Obwohl noch Aufholbedarf besteht, würde der 35-Jährige die Wettkämpfe in Seefeld nicht gegen einen möglicherweise hilfreichen Sprung-Trainingsblock tauschen wollen. “Es ist schon lässig hier, die Atmosphäre möchte ich nicht missen”, betonte Gruber. Schließlich bleibe vor Olympia noch Zeit zum Feilen an der Sprungschwäche. “Wir haben noch einen Kurs in Oberstdorf, wo wir uns in Ruhe vorbereiten können. Da werde ich noch ein paar Sachen probieren und tüfteln. Das Setup vielleicht noch ein bisschen verändern, sodass ich mich wieder wohler fühle.”
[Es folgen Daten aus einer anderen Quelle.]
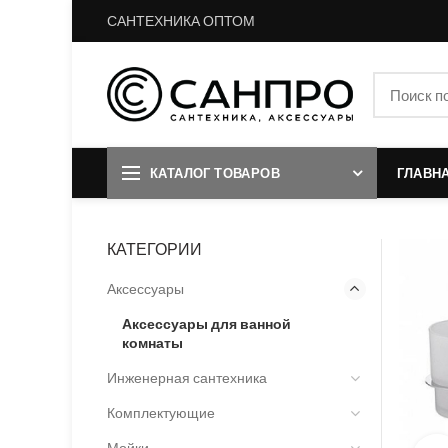
САНТЕХНИКА ОПТОМ
КАТАЛОГ ТОВАРОВ
ГЛАВН
КАТЕГОРИИ
Аксессуары
Аксессуары для ванной
комнаты
Инженерная сантехника
Комплектующие
Мойки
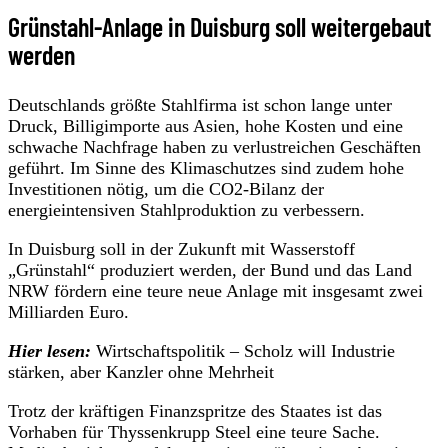
Grünstahl-Anlage in Duisburg soll weitergebaut
werden
Deutschlands größte Stahlfirma ist schon lange unter
Druck, Billigimporte aus Asien, hohe Kosten und eine
schwache Nachfrage haben zu verlustreichen Geschäften
geführt. Im Sinne des Klimaschutzes sind zudem hohe
Investitionen nötig, um die CO2-Bilanz der
energieintensiven Stahlproduktion zu verbessern.
In Duisburg soll in der Zukunft mit Wasserstoff
„Grünstahl“ produziert werden, der Bund und das Land
NRW fördern eine teure neue Anlage mit insgesamt zwei
Milliarden Euro.
Hier lesen:
Wirtschaftspolitik – Scholz will Industrie
stärken, aber Kanzler ohne Mehrheit
Trotz der kräftigen Finanzspritze des Staates ist das
Vorhaben für Thyssenkrupp Steel eine teure Sache.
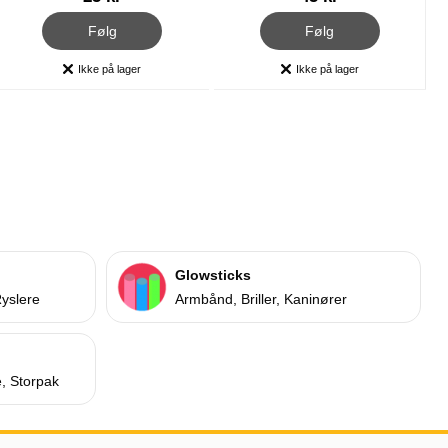
, Servietter Knight
, Plastdug Princess & Knight
Følg
Følg
Ikke på lager
Ikke på lager
Produkttilgængelighed:
Produkttilgængelighed:
Glowsticks
Ryslere
Armbånd, Briller, Kaninører
e, Storpak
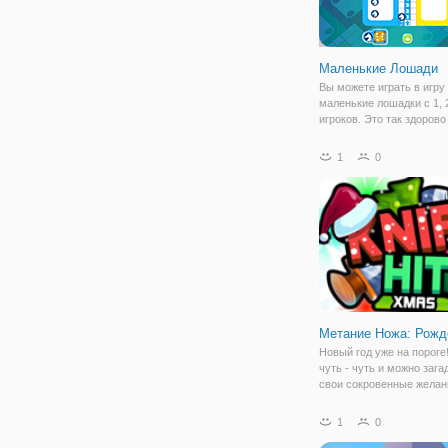
Маленькие Лошади
Вы можете играть в игру
маленькие лошадки с 1, 2
игроков. Это так здорово
настольная игра вашего 
маленьких лошадей на 
1
0
телефон или планшет. Э
отличная классическая и
просто
Метание Ножа: Рожд
Новый год уже на пороге
чуть - чуть и можно заг
свои сокровенные желан
бой новогодних курантов.
"Метание Ножа: Рождест
1
0
предлагаем вам почувст
праздничное настроение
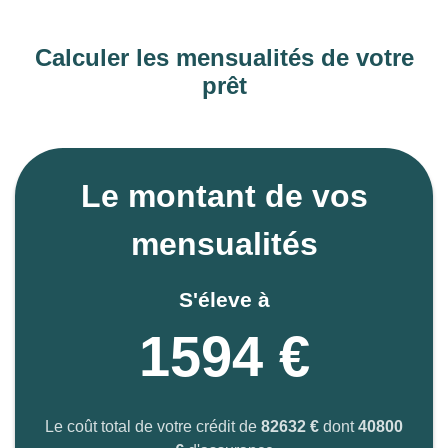
espaces de vie optimisés pour un meilleur confort
d’usage L’utilisation des énergies les plus
Calculer les mensualités de votre
appropriées Le respect des dernières normes
prêt
techniques et environnementales (RE2020)
Votre
courtier
en immobilier neuf sera heureux de
Le montant de vos
vous accompagner tout au long de votre projet
immobilier, soit pour votre démarche
mensualités
d’investissement locatif, soit pour votre démarche de
résidence principale.
S'éleve à
1594 €
Le coût total de votre crédit de
82632 €
dont
40800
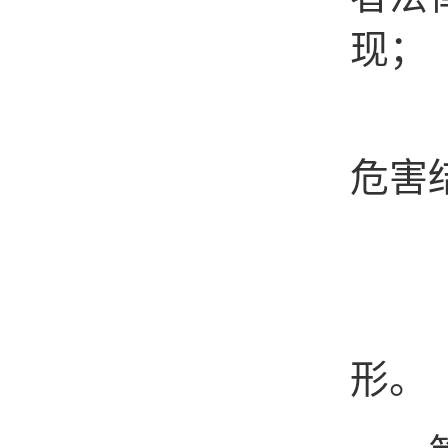
现；
（四
危害
（五
（六
形。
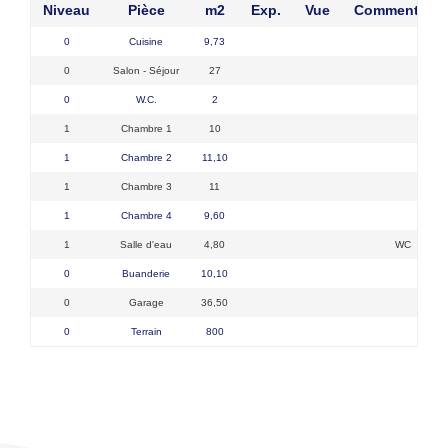
Niveau
Pièce
m2
Exp.
Vue
Commentaire
0
Cuisine
9,73
0
Salon - Séjour
27
0
W.C.
2
1
Chambre 1
10
1
Chambre 2
11,10
1
Chambre 3
11
1
Chambre 4
9,60
1
Salle d'eau
4,80
WC
0
Buanderie
10,10
0
Garage
36,50
0
Terrain
800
Wie Gruber kämpfen derzeit auch einige andere mit Problemen auf der Schanze, auch die Deutschen. “Läuferisch sind sie alle gut, springerisch haben sie ein bisschen Probleme. Jede Nation hat nachgelegt, man sieht, dass es sich relativiert hat. Der Anlauf ist am unteren Limit, da plagen sich auch die Deutschen.” Trotzdem müsse man mit Eric Frenzel und Co. freilich auch bei Olympia rechnen.

Aufgrund seines Trainingsrückstandes sei für ihn in Seefeld mit drei Wettkämpfen an drei Tagen vor allem der Schlussbewerb mit dem 15 km Langlauf eine Unbekannte. “Es ist schon eine Ungewissheit. Beim Comeback in Predazzo habe ich den dritten Wettkampf ausgelassen. Jetzt sind aber zwei Wochen vergangen. Ich denke schon, dass ich drei Wettkämpfe gut durchhalte”, meinte der mehrfache WM- und Olympiamedaillengewinner.